Rickert, Rusch, Russell

R’s an easy letter, of course. Lots of names starting with R. Today’s helping of women writers of science-fiction and fantasy includes M. Rickert, Kristine Kathryn Rusch, and Mary Doria Russell. As always, if the work of any of the authors sounds interesting to you, please do check them out — and if you have enjoyed something by them that I haven’t mentioned, let me know in the comments.

“Traitor” by M. Rickert

Most of what Rickert writes is fantasy, but she does occasionally write some short science fiction. This story was well executed, but quite dark. Alika learns well from her mother, and for her, perhaps, it is a happy ending in a dystopian world — but that doesn’t change the dark nature of the story itself.

The characters are well done, the world perhaps too believable. Little details resonate (I knew a girl who wore bells in her braids in middle school, and I’m sure she did when she was younger as well.), and I had no trouble immersing myself into the story. The one thing that did give me pause was locking the backpack — for the purposes of the story, I could see why it was necessary, but for purposes of the world, I could not.

A very well done story, but I think I’ll stick with Rickert’s fantasy. I could not find a Website for Mary Rickert, although there are some interviews with her at various places on-line.

The Retrieval Artist: A Short Novel by Kristine Kathryn Rusch

This short novel is the start of Rusch’s Retrieval Artist series, a science fiction universe where treaties with aliens make humans subject to alien laws when in alien territory. Some alien laws would definitely fail any test for cruel and unusual punishment. This creates new industries for humans — those who help people disappear so judgement cannot be enacted, and those who go looking for the Disappeared to bring them home or pass on information about their past life. The series is a mix of science fiction and hard-boiled private eye, with a healthy dose of action thrown in.

Both the world-building and the characters are compelling. Okay, yeah, I’m a sucker for PIs, but Miles Flint caught me from the first sentence. “I had just come off a difficult case, and the last thing I wanted was another client.” Of course, his office is a dive, and he prides himself on his objectivity. Still, things get to him. He’s got a heart — and in this universe, there are a lot of things to get to him.

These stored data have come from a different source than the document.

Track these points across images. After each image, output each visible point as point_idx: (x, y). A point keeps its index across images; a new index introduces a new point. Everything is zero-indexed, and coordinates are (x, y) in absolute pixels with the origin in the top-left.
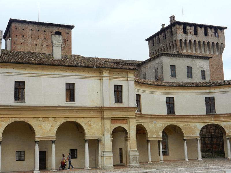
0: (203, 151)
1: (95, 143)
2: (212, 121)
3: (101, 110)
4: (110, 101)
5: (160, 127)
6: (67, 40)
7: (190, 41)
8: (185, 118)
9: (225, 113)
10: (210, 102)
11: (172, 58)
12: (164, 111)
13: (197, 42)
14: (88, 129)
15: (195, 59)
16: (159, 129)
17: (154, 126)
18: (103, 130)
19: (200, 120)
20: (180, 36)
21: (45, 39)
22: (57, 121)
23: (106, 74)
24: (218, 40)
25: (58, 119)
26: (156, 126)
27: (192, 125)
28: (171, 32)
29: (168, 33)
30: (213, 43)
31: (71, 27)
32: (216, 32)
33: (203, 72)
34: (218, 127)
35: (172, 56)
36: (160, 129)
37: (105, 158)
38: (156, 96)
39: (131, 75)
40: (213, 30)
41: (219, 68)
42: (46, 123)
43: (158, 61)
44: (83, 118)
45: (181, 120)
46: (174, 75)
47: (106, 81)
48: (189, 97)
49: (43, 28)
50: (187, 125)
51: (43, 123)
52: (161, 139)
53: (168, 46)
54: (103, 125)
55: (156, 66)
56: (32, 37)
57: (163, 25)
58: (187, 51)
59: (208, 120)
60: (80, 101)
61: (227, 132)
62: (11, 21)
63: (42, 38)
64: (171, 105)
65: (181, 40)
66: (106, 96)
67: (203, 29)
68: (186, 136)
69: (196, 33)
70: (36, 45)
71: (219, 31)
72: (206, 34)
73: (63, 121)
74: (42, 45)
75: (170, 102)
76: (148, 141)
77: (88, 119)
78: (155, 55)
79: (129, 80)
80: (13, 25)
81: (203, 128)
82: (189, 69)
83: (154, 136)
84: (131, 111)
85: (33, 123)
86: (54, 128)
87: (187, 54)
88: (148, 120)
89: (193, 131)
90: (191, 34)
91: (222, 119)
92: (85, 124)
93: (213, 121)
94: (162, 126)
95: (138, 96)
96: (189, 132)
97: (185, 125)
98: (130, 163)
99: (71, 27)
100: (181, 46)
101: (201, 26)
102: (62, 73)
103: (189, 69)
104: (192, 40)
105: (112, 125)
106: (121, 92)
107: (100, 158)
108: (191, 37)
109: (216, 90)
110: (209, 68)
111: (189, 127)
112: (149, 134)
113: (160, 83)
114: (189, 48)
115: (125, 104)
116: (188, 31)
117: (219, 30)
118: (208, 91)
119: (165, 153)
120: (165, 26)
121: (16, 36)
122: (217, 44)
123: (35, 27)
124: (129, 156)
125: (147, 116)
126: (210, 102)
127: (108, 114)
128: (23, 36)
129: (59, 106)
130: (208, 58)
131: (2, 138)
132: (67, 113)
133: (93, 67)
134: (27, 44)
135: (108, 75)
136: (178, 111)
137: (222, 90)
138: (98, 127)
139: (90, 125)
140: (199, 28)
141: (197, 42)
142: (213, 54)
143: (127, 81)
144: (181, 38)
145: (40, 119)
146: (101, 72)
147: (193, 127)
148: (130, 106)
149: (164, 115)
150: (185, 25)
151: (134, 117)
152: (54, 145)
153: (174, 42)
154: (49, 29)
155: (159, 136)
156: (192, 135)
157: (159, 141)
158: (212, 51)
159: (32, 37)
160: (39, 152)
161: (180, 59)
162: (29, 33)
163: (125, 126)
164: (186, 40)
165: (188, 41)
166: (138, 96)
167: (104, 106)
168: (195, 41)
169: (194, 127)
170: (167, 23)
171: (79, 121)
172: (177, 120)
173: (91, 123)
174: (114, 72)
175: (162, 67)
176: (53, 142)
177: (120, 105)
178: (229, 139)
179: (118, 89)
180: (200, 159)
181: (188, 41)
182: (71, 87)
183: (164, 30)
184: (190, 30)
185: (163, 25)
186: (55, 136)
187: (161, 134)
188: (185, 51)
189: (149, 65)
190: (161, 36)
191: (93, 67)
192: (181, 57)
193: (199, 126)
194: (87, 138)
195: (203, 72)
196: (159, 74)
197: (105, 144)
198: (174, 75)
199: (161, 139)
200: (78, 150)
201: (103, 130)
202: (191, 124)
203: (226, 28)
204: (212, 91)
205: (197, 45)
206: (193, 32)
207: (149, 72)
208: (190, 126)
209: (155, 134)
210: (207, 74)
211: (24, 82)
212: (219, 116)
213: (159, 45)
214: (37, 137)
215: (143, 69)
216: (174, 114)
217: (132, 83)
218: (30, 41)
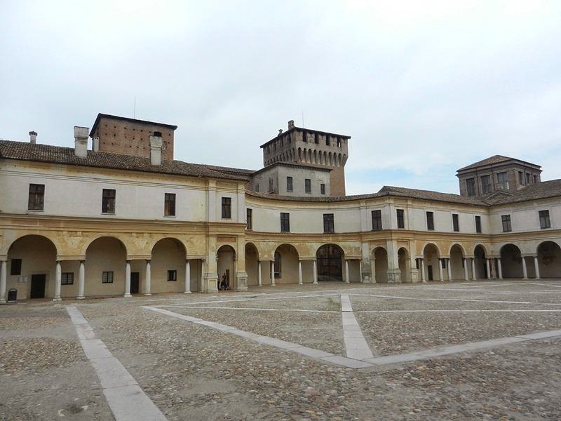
0: (319, 273)
1: (198, 264)
2: (330, 241)
3: (205, 226)
4: (216, 215)
9: (345, 232)
10: (329, 220)
12: (278, 229)
13: (318, 152)
18: (207, 250)
19: (318, 239)
20: (299, 144)
23: (212, 184)
27: (308, 244)
28: (290, 139)
29: (285, 140)
30: (335, 154)
31: (175, 128)
32: (338, 141)
33: (323, 186)
34: (336, 247)
37: (209, 280)
38: (269, 211)
39: (241, 187)
40: (336, 140)
41: (340, 182)
42: (140, 239)
43: (273, 171)
45: (296, 239)
46: (290, 188)
47: (212, 193)
48: (306, 213)
49: (140, 127)
52: (274, 260)
53: (285, 154)
54: (207, 243)
55: (271, 177)
57: (281, 131)
58: (306, 162)
60: (182, 214)
61: (346, 253)
62: (101, 116)
63: (138, 138)
64: (286, 222)
65: (300, 148)
66: (212, 210)
67: (325, 138)
68: (302, 257)
69: (317, 142)
71: (342, 140)
72: (328, 143)
73: (160, 237)
75: (285, 219)
76: (259, 262)
77: (190, 236)
78: (270, 164)
80: (103, 121)
81: (320, 248)
82: (308, 182)
83: (266, 256)
84: (240, 227)
85: (124, 239)
87: (306, 165)
88: (260, 238)
91: (341, 238)
95: (249, 211)
98: (237, 286)
99: (175, 128)
100: (300, 156)
101: (322, 134)
102: (161, 182)
103: (308, 182)
106: (230, 205)
107: (203, 281)
108: (311, 146)
109: (336, 207)
110: (329, 182)
112: (260, 254)
113: (274, 196)
114: (309, 158)
115: (233, 220)
116: (308, 139)
117: (342, 139)
118: (327, 207)
119: (277, 276)
120: (283, 132)
122: (340, 154)
123: (129, 125)
124: (237, 278)
125: (257, 234)
126: (329, 220)
127: (213, 230)
129: (156, 220)
130: (328, 170)
132: (164, 228)
133: (197, 176)
136: (294, 229)
137: (341, 206)
138: (201, 245)
139: (192, 243)
140: (320, 137)
141: (318, 152)
145: (133, 234)
146: (207, 182)
148: (240, 222)
150: (305, 131)
151: (243, 234)
152: (149, 266)
153: (292, 151)
154: (146, 128)
157: (271, 261)
158: (334, 163)
160: (131, 273)
162: (123, 131)
163: (232, 245)
165: (307, 150)
166: (249, 211)
167: (210, 221)
168: (315, 151)
169: (310, 246)
170: (285, 129)
171: (180, 238)
172: (292, 239)
173: (194, 240)
175: (278, 179)
176: (148, 261)
177: (228, 221)
178: (347, 260)
179: (226, 203)
180: (316, 282)
181: (307, 150)
182: (172, 197)
183: (281, 136)
184: (310, 138)
185: (281, 131)
187: (273, 254)
189: (263, 176)
190: (278, 143)
191: (197, 176)
193: (316, 246)
194: (188, 258)
195: (323, 186)
196: (274, 186)
197: (210, 265)
198: (290, 188)
199: (274, 260)
200: (178, 272)
201: (207, 250)
202: (309, 244)
203: (350, 138)
204: (331, 207)
205: (318, 155)
206: (313, 140)
207: (263, 182)
210: (327, 188)
211: (114, 191)
212: (338, 235)
213: (275, 153)
215: (256, 179)
217: (242, 195)
218: (124, 142)
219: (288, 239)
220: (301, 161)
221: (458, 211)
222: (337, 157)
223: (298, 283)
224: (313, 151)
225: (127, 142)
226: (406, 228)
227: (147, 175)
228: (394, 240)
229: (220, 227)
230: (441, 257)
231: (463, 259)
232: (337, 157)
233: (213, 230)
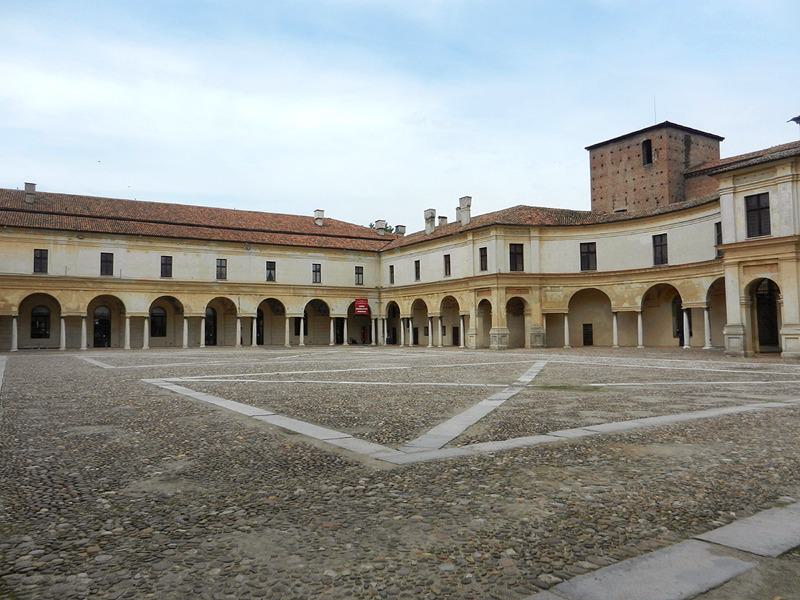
8: (680, 270)
12: (649, 262)
19: (708, 270)
38: (632, 238)
49: (626, 143)
63: (625, 158)
64: (659, 248)
81: (712, 286)
83: (626, 305)
88: (613, 279)
112: (613, 303)
115: (492, 269)
123: (614, 147)
125: (607, 275)
173: (464, 297)
177: (485, 273)
187: (639, 301)
218: (611, 169)
219: (665, 275)
225: (615, 169)
228: (729, 264)
229: (476, 280)
233: (473, 285)
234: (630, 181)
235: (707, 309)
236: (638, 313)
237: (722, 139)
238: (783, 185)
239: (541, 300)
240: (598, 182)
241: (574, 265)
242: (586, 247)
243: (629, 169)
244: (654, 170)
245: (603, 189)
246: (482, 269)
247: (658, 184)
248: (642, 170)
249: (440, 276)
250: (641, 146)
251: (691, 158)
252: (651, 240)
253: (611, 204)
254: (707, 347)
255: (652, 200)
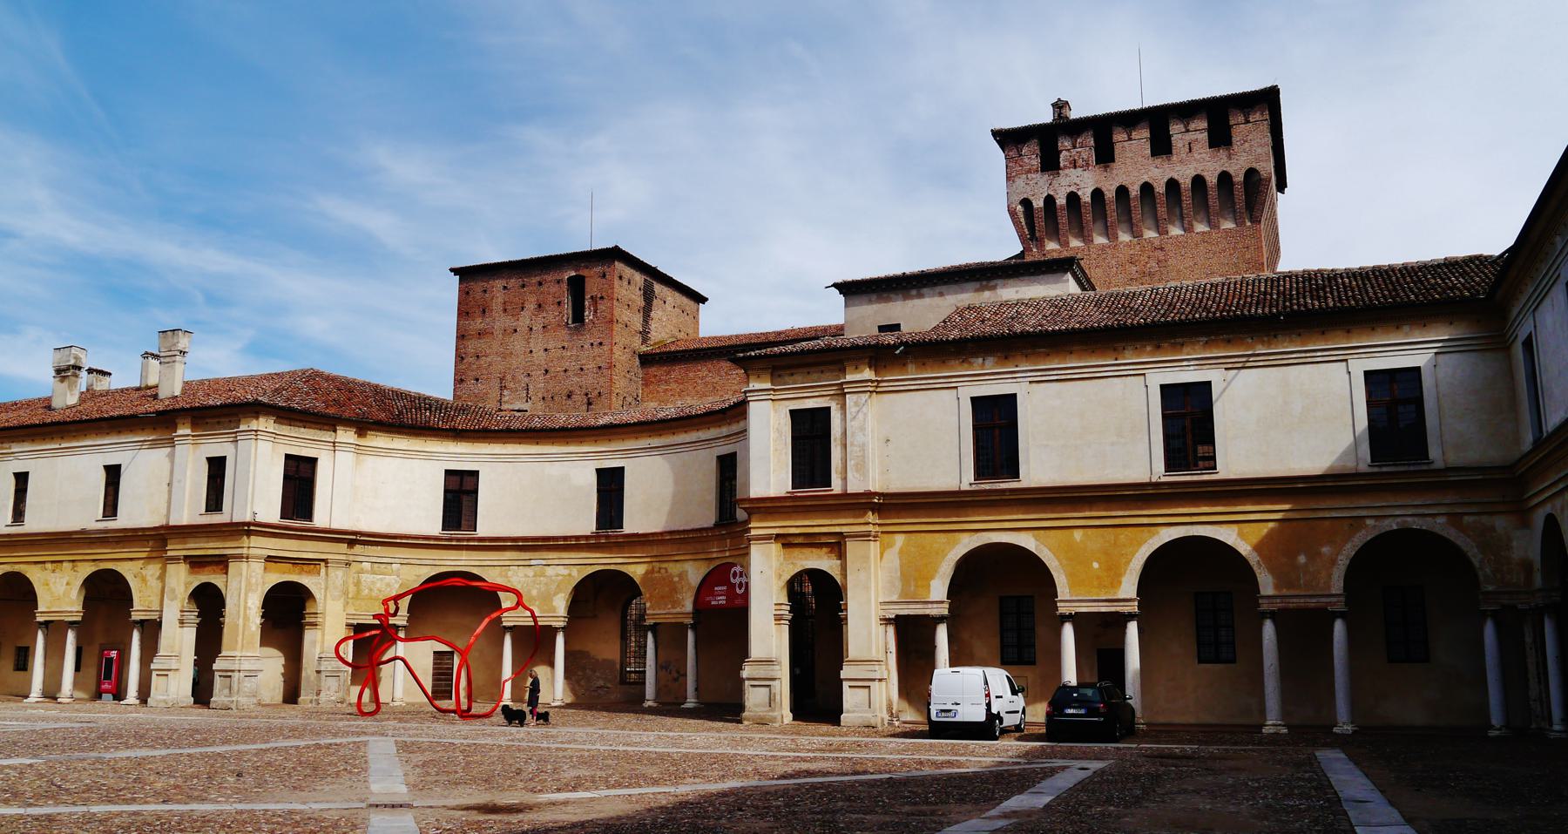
1: (152, 629)
5: (560, 578)
6: (602, 298)
7: (1073, 198)
11: (885, 295)
14: (140, 592)
15: (992, 283)
16: (553, 587)
17: (534, 576)
21: (540, 306)
22: (79, 570)
24: (1229, 157)
25: (79, 564)
26: (541, 576)
27: (674, 569)
35: (884, 291)
36: (558, 586)
38: (555, 470)
44: (131, 559)
50: (659, 572)
51: (52, 574)
56: (505, 310)
58: (1066, 244)
59: (717, 548)
63: (531, 306)
67: (1143, 135)
69: (1105, 156)
70: (516, 331)
74: (531, 329)
79: (239, 438)
86: (71, 589)
89: (676, 593)
90: (1075, 167)
92: (135, 577)
93: (727, 554)
94: (570, 575)
96: (663, 597)
97: (653, 568)
104: (1079, 193)
105: (191, 578)
111: (664, 579)
116: (1063, 158)
121: (468, 313)
128: (484, 311)
129: (83, 532)
131: (84, 613)
134: (492, 333)
135: (188, 431)
139: (144, 580)
142: (1207, 229)
143: (234, 443)
144: (1025, 196)
147: (676, 579)
149: (571, 537)
155: (554, 612)
156: (673, 607)
159: (505, 310)
161: (920, 296)
163: (217, 580)
164: (1050, 200)
165: (1061, 201)
171: (121, 568)
174: (208, 421)
186: (80, 608)
187: (561, 605)
188: (1051, 246)
192: (925, 286)
208: (667, 572)
209: (537, 603)
214: (39, 613)
216: (618, 532)
218: (501, 321)
220: (1041, 245)
221: (1202, 362)
222: (1213, 194)
223: (56, 699)
224: (1086, 197)
226: (836, 487)
227: (76, 431)
230: (1063, 609)
231: (498, 631)
232: (1213, 194)
234: (539, 355)
235: (694, 627)
236: (556, 630)
237: (702, 300)
238: (855, 397)
239: (346, 593)
240: (472, 346)
241: (428, 519)
242: (457, 478)
243: (537, 327)
244: (587, 339)
245: (483, 361)
246: (208, 509)
247: (591, 365)
248: (563, 333)
249: (88, 516)
250: (565, 286)
251: (653, 325)
252: (593, 479)
253: (495, 393)
254: (691, 703)
255: (579, 398)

I fully intend to read the entire series, including the new one, Anniversary Day, currently only available as an audio book.

You can find Kristine Kathryn Rusch on her Website, kriswrites.com.

The Sparrow by Mary Doria Russell

This isn’t a recent read, but it’s the kind of book that stays with you — Jesuit priests and First Contact. It weaves back and forth between the set-up and action of the mission and the return of Father Emilio Sandoz from the planet Rakhat, badly mutilated and the sole survivor of the original team.

My favorite line from the book has to be “We’re not all abstaining from the same thing.”

The aliens are alien, the humans are deeply human, and the science is wonderful. If for some reason, you haven’t read this book yet, do so. It’s amazing.

Mary Doria Russell is on-line at www.marydoriarussell.net.